Sherlock: 10 Stories We'd Love To See Adapted

4. The Blue Carbuncle

Both Series 2 and Series 3 of Sherlock have aired in the festive period, beginning on New Years' Day. If this pattern continues then it would be nice to acknowledge it as part of the seasonal schedule with an adaptation of Doyle's one Christmas-specific Holmes story: The Blue Carbuncle. In this story a man comes to Holmes with a battered hat, having picked it and a plump Christmas goose up after they were dropped in a street brawl. After taking the goose home to eat, he found a valuable gemstone in its throat. Using his deductions based on the hat, Holmes is able to track down the gem's thief who had fed it to the goose hoping to pick it up later before mixing up which goose was which.
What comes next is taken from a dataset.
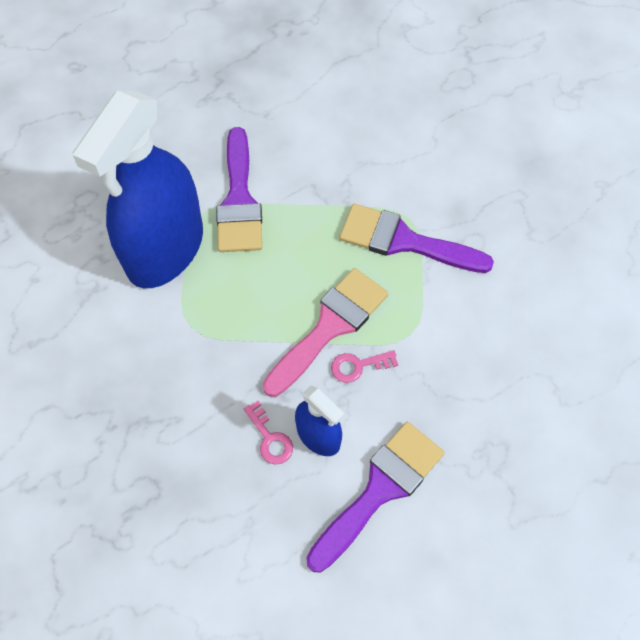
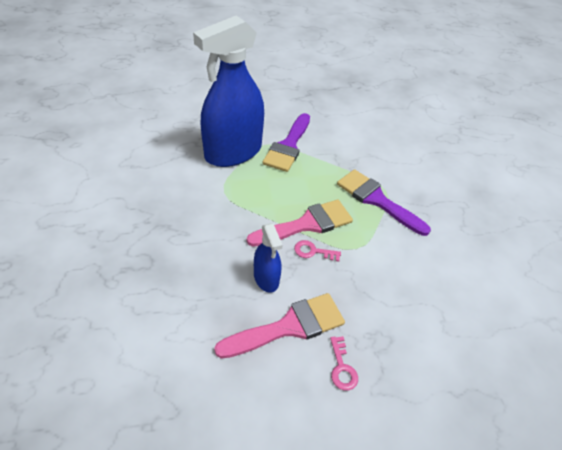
camera: 20 degrees right, 15 degrees down
(270, 438) = (235, 266): pink key -> pink key (342, 367)
(380, 489) = (289, 326): purple brush -> pink brush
Unusually, and it being Christmas, Holmes allows the thief to go free, saying that to arrest him would only make him a hardened criminal later. While this would be a nice nod to the generous spirit of the season, it would also serve to remind the audience that Holmes operates by his own morality and sometimes outside the law. As he says in the story: "I am not retained by the police to remedy their deficiencies". The goose farming element of the plot has some modern mileage as well. It would be interesting to see how the story, in which the thief James Ryder has a sister breeding geese for Christmas and personally selects the one for him before she sends the rest to a pub for selling, would fit with modern food production and sale methods. Perhaps there is an opportunity to comment, in the wake of this year's food adulteration and horse meat scandal, about how many people don't know where their food is coming from these days. Perhaps when he thought he was getting a goose he wasn't getting one at all.